Basically you need some requirements to run this program(for augmentation)
pip install soundfile
pip install audiomentations
You should match model specification(pre-trained model) with service setting.
- Default setting(transform = LFCC, feature length =
$750$ )
python service.py
- Free setting(transform or feature length)
python service.py --feature 500 --transform cqcc
Be sure you have to 'download' best_model.pt(pretrained model) and locate it on the same directory as service.py
The front-end web is running on your local URL.
Model | EER(%) | t-DCF | Acc(%) | Link | Model | EER(%) | t-DCF | Acc(%) | Link |
---|---|---|---|---|---|---|---|---|---|
RN18/500/LFCC | 6.74370 | 0.18492 | 67.7219 | download | RN18/750/LFCC | 6.19861 | 0.13363 | 75.7644 | download |
RN34/500/LFCC | 7.24569 | 0.18298 | 81.2626 | download | RN34/750/LFCC | 8.40194 | 0.17825 | 60.7552 | download |
Press button 'Choose an audio file' and upload audio data
If you uploaded audio file properly, click 'Upload and play'.
Apply augmentation on your data. If want to run it with default setting, just set two values
Apply augmentation and wait for data pre-processing. Then click 'Try Me!' button. You can use our service for free in your own device.
After inference is over, the result is presented on the page!
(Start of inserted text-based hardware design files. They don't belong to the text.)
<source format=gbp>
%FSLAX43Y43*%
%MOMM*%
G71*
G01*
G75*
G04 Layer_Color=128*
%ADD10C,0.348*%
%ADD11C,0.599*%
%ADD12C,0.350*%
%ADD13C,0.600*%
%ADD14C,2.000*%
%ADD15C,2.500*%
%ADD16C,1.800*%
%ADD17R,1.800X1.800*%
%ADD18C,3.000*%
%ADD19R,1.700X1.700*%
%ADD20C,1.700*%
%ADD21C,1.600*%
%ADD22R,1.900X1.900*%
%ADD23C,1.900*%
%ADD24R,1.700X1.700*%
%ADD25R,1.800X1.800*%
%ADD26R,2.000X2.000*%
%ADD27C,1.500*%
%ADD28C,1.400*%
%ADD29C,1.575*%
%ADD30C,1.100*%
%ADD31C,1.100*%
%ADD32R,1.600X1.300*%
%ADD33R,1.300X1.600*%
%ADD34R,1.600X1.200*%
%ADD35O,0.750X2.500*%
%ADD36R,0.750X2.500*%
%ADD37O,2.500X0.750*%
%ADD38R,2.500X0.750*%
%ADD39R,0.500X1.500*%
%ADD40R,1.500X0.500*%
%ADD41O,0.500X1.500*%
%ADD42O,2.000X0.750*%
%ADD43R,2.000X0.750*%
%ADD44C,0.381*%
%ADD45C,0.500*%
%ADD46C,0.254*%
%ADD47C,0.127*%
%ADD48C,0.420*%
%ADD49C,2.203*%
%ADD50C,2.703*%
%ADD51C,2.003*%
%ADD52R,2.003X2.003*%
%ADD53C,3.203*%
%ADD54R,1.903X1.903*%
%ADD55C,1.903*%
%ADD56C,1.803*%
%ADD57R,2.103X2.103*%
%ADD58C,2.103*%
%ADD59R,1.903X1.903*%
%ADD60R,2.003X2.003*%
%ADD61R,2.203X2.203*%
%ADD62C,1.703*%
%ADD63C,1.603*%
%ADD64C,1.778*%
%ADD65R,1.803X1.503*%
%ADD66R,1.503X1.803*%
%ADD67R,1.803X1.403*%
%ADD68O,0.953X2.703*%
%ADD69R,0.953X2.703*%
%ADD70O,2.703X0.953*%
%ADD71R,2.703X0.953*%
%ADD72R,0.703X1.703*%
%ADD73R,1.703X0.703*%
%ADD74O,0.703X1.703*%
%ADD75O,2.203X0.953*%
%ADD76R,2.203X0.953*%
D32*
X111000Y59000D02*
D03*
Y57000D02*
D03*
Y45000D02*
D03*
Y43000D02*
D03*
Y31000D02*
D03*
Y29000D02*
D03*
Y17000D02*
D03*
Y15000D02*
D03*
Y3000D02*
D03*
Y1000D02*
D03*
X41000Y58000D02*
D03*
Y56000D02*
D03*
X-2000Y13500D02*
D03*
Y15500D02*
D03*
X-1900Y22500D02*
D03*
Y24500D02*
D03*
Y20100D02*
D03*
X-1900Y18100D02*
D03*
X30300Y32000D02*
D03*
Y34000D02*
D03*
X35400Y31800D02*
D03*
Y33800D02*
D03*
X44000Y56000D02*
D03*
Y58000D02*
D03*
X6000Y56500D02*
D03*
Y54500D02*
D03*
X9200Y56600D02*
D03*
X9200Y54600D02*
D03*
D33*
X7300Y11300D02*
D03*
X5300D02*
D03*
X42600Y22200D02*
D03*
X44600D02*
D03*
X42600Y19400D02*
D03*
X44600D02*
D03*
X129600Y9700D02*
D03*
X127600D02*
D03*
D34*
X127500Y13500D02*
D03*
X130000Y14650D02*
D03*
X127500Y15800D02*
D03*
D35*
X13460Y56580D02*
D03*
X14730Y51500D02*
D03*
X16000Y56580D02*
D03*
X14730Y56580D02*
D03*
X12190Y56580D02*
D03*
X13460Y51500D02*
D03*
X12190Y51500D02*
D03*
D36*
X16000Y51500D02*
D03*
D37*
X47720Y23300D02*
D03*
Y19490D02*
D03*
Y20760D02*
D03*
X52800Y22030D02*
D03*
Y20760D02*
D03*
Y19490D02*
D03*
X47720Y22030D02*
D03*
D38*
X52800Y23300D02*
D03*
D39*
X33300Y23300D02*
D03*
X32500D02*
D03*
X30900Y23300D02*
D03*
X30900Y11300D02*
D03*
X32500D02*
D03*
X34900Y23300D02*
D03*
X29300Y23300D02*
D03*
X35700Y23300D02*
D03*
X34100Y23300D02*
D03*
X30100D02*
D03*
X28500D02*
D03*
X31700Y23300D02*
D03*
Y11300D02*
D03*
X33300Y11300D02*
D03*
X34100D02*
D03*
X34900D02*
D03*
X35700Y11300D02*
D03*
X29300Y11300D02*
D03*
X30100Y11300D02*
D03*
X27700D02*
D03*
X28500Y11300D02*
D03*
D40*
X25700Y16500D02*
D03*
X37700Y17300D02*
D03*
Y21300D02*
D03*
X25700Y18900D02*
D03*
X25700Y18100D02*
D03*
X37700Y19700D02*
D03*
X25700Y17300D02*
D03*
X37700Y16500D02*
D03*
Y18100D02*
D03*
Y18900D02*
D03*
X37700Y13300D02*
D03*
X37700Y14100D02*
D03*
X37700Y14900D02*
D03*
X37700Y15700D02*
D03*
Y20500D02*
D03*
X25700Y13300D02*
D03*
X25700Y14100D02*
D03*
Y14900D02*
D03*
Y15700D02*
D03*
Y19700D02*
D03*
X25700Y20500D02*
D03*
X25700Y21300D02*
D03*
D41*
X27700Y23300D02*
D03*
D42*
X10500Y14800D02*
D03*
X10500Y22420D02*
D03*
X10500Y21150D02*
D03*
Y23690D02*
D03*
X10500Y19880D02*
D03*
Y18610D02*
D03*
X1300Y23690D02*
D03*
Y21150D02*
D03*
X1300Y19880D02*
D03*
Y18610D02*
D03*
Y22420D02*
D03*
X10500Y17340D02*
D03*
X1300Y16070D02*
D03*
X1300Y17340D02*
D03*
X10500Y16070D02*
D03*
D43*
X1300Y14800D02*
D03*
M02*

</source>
It only takes few seconds for 10 sec sample even in CPU environment!
And with "show result" button, you can check the specification details on model prediction!!
As the probability of "Prediction" approaches zero, the probability of it being a synthesized voice is low. In other words, on the graph, the blue color (values less than 0.5) represents the location predicted to be a real voice, while the red color (values greater than or equal to 0.5) represents the location predicted to be a spoof voice.
P.S. We have a small gift for anyone who runs the web demo application on their own device! Give it a try and discover what it is.